__PROBLEM TO WORK ON__: Search the data below for the word "正确答案" and copy each line that holds it.

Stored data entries

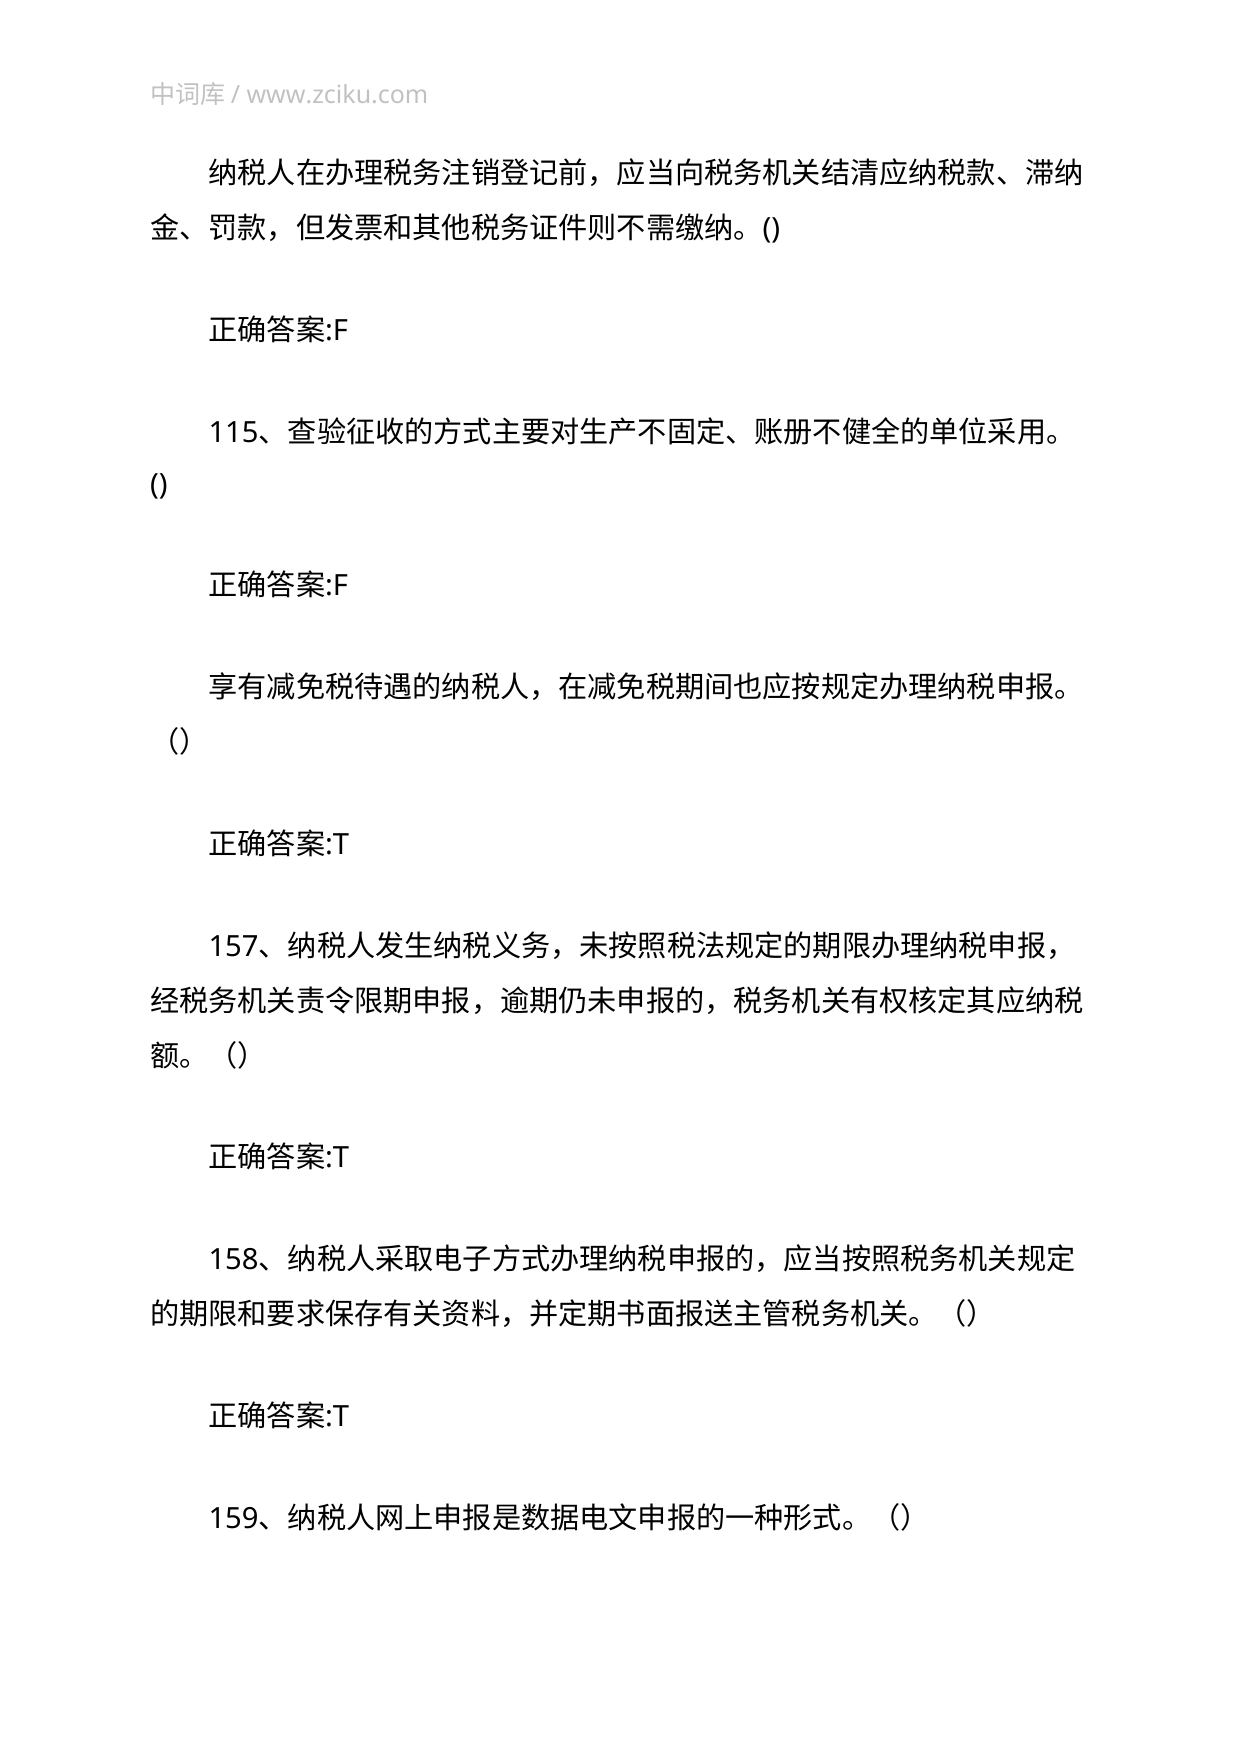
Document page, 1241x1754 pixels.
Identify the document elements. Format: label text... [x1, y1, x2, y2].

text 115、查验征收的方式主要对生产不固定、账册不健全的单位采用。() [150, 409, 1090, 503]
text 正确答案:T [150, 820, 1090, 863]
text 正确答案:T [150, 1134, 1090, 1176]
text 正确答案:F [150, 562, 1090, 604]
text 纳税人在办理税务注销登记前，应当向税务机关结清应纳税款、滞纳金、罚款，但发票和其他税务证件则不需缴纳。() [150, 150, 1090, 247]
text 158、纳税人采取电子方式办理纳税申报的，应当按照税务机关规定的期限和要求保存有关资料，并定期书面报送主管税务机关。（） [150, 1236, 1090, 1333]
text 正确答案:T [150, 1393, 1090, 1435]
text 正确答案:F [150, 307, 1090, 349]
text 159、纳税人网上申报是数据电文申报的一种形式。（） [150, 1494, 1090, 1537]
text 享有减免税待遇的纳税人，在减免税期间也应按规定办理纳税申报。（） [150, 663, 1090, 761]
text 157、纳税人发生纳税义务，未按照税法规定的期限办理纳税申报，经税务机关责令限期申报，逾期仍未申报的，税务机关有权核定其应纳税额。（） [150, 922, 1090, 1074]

* * *

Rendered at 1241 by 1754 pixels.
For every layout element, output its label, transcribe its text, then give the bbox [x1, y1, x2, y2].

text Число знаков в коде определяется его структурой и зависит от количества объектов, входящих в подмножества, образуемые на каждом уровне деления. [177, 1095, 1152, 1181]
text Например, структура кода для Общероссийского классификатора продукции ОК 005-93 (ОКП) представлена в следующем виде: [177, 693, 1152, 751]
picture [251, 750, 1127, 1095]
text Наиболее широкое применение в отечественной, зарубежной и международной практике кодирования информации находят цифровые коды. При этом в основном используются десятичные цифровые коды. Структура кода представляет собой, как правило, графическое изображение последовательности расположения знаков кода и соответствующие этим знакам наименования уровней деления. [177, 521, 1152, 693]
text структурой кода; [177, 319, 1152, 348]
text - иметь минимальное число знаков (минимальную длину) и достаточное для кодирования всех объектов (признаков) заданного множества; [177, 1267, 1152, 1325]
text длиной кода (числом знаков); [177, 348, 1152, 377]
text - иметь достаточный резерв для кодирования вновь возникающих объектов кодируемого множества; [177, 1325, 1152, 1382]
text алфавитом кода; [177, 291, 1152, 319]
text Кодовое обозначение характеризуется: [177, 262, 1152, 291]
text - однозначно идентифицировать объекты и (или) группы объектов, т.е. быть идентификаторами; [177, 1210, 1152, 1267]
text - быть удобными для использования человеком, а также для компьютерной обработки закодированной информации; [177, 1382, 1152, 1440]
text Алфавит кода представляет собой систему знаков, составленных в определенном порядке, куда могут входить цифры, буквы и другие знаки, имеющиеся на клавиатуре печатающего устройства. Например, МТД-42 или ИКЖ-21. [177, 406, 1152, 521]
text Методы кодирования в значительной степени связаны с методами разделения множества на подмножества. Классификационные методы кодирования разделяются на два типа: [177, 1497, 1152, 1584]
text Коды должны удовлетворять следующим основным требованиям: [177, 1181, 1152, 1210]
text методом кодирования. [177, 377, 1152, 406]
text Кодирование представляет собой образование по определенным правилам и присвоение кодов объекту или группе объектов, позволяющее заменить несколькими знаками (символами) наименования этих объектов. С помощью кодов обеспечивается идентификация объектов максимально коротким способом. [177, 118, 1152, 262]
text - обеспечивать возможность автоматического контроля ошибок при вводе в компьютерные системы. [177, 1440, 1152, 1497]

__WRITTEN RESPONSE__:
text 正确答案:T [150, 820, 1090, 863]
text 正确答案:T [150, 1134, 1090, 1176]
text 正确答案:F [150, 562, 1090, 604]
text 正确答案:T [150, 1393, 1090, 1435]
text 正确答案:F [150, 307, 1090, 349]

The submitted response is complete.